As I was officially closing up my house and saying good-bye- so sad to see an empty little blue house where a lot of memories and our new beginning was- I found a lot of things I hadn't looked at since before my divorce. Some of them being my cookbooks from my travels. I like Indian spices so when I was flipping through cookbooks from Malaysia I found some recipes from my host-family and decided to re-create one of my favorite spicy sauces. I poured mine over chicken, rice and broccoli because I am still following RP Strength diet programming and figured the coconut milk could be my "fat" so this was what my meals looked like :)

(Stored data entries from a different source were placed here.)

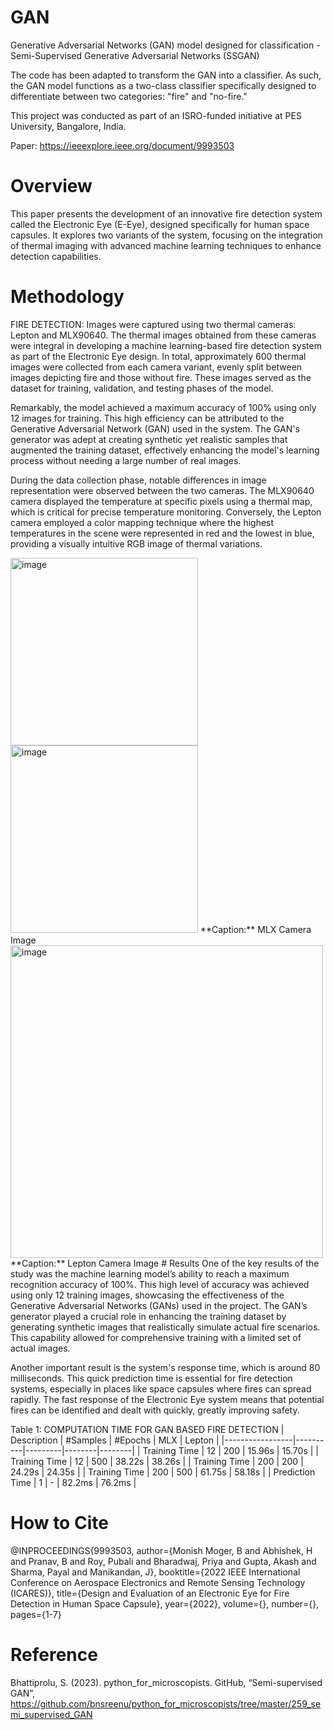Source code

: # GAN
Generative Adversarial Networks (GAN) model designed for classification - Semi-Supervised Generative Adversarial Networks (SSGAN)

The code has been adapted to transform the GAN into a classifier. As such, the GAN model functions as a two-class classifier specifically designed to differentiate between two categories: "fire" and "no-fire."

This project was conducted as part of an ISRO-funded initiative at PES University, Bangalore, India.

Paper: https://ieeexplore.ieee.org/document/9993503

# Overview
This paper presents the development of an innovative fire detection system called the Electronic Eye (E-Eye), designed specifically for human space capsules. It explores two variants of the system, focusing on the integration of thermal imaging with advanced machine learning techniques to enhance detection capabilities.

# Methodology
FIRE DETECTION:
Images were captured using two thermal cameras: Lepton and MLX90640. The thermal images obtained from these cameras were integral in developing a machine learning-based fire detection system as part of the Electronic Eye design. In total, approximately 600 thermal images were collected from each camera variant, evenly split between images depicting fire and those without fire. These images served as the dataset for training, validation, and testing phases of the model.

Remarkably, the model achieved a maximum accuracy of 100% using only 12 images for training. This high efficiency can be attributed to the Generative Adversarial Network (GAN) used in the system. The GAN's generator was adept at creating synthetic yet realistic samples that augmented the training dataset, effectively enhancing the model's learning process without needing a large number of real images.

During the data collection phase, notable differences in image representation were observed between the two cameras. The MLX90640 camera displayed the temperature at specific pixels using a thermal map, which is critical for precise temperature monitoring. Conversely, the Lepton camera employed a color mapping technique where the highest temperatures in the scene were represented in red and the lowest in blue, providing a visually intuitive RGB image of thermal variations.

<img width="300" alt="image" src="https://github.com/Pranav01rb/GAN/assets/57988947/39859153-9566-4822-8475-90010d452f70">
<img width="300" alt="image" src="https://github.com/Pranav01rb/GAN/assets/57988947/c237b1a9-e8e8-40eb-b301-62d5d7b3b482">
**Caption:** MLX Camera Image

<img width="500" alt="image" src="https://github.com/Pranav01rb/GAN/assets/57988947/cf20a23a-dd49-456f-a728-4cb25aaf83e8">
**Caption:** Lepton Camera Image
# Results
One of the key results of the study was the machine learning model’s ability to reach a maximum recognition accuracy of 100%. This high level of accuracy was achieved using only 12 training images, showcasing the effectiveness of the Generative Adversarial Networks (GANs) used in the project. The GAN’s generator played a crucial role in enhancing the training dataset by generating synthetic images that realistically simulate actual fire scenarios. This capability allowed for comprehensive training with a limited set of actual images.

Another important result is the system's response time, which is around 80 milliseconds. This quick prediction time is essential for fire detection systems, especially in places like space capsules where fires can spread rapidly. The fast response of the Electronic Eye system means that potential fires can be identified and dealt with quickly, greatly improving safety.

Table 1: COMPUTATION TIME FOR GAN BASED FIRE DETECTION
| Description     | #Samples | #Epochs | MLX    | Lepton |
|-----------------|----------|---------|--------|--------|
| Training Time   | 12       | 200     | 15.96s | 15.70s |
| Training Time   | 12       | 500     | 38.22s | 38.26s |
| Training Time   | 200      | 200     | 24.29s | 24.35s |
| Training Time   | 200      | 500     | 61.75s | 58.18s |
| Prediction Time | 1        | -       | 82.2ms | 76.2ms |
# How to Cite
@INPROCEEDINGS{9993503,
  author={Monish Moger, B and Abhishek, H and Pranav, B and Roy, Pubali and Bharadwaj, Priya and Gupta, Akash and Sharma, Payal and Manikandan, J},
  booktitle={2022 IEEE International Conference on Aerospace Electronics and Remote Sensing Technology (ICARES)}, 
  title={Design and Evaluation of an Electronic Eye for Fire Detection in Human Space Capsule}, 
  year={2022},
  volume={},
  number={},
  pages={1-7}
# Reference
Bhattiprolu, S. (2023). python_for_microscopists. GitHub, “Semi-supervised GAN”, https://github.com/bnsreenu/python_for_microscopists/tree/master/259_semi_supervised_GAN
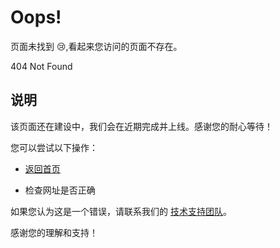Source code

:# Oops! 

页面未找到 😢,看起来您访问的页面不存在。

404 Not Found

## 说明
该页面还在建设中，我们会在近期完成并上线。感谢您的耐心等待！

您可以尝试以下操作：

- [返回首页](/)
  
- 检查网址是否正确

如果您认为这是一个错误，请联系我们的 [技术支持团队](majian2020@hotmail.com)。

感谢您的理解和支持！


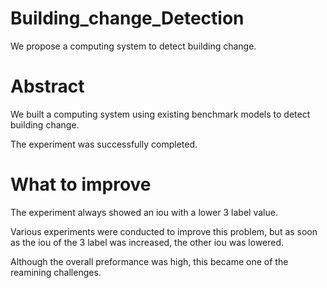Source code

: # Building_change_Detection
 We propose a computing system to detect building change.

# Abstract
We built a computing system using existing benchmark models to detect building change.

The experiment was successfully completed.

# What to improve
The experiment always showed an iou with a lower 3 label value.

Various experiments were conducted to improve this problem, but as soon as the iou of the 3 label was increased, the other iou was lowered.

Although the overall preformance was high, this became one of the reamining challenges.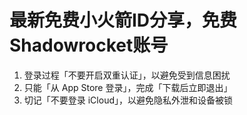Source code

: # 最新免费小火箭ID分享，免费Shadowrocket账号

1. 登录过程「不要开启双重认证」，以避免受到信息困扰
2. 只能「从 App Store 登录」，完成「下载后立即退出」
3. 切记「不要登录 iCloud」，以避免隐私外泄和设备被锁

I also made mine spicier by using more cayenne so this was not kid-friendly! Tandoori is usually used a chicken marinade with yogurt. The chicken is left in the yogurt-spice mixture overnight and then grilled... this could easily be used a marinade, I just prefer it as a sauce. I also subbed the yogurt for coconut milk to make it paleo and I like the flavor and fat it adds!
Paleo Tandoori Sauce
- 1 tsp Chili Powder - 1 tsp Cayenne Pepper* (more or less depending on how hot you like your food- I use 2 :) - 2 tsp Paprika - 2 tsp Salt - 2 tsp Ground Ginger - 2 tsp Garlic Powder - 2 tsp Cumin - 2 tsp Turmeric - 2 tsp Black Pepper - 1 Cup Full-Fat Coconut Milk (or cream) 1. Combine all of the spices in bowl- mix- add the coconut milk and stir again. Test for spice at this point, remember that you are not eating this plain so it can be a little spicy at this point and the food will cool it down.
2. Store in the fridge and pour it over your veggies, chicken, or rice... yum!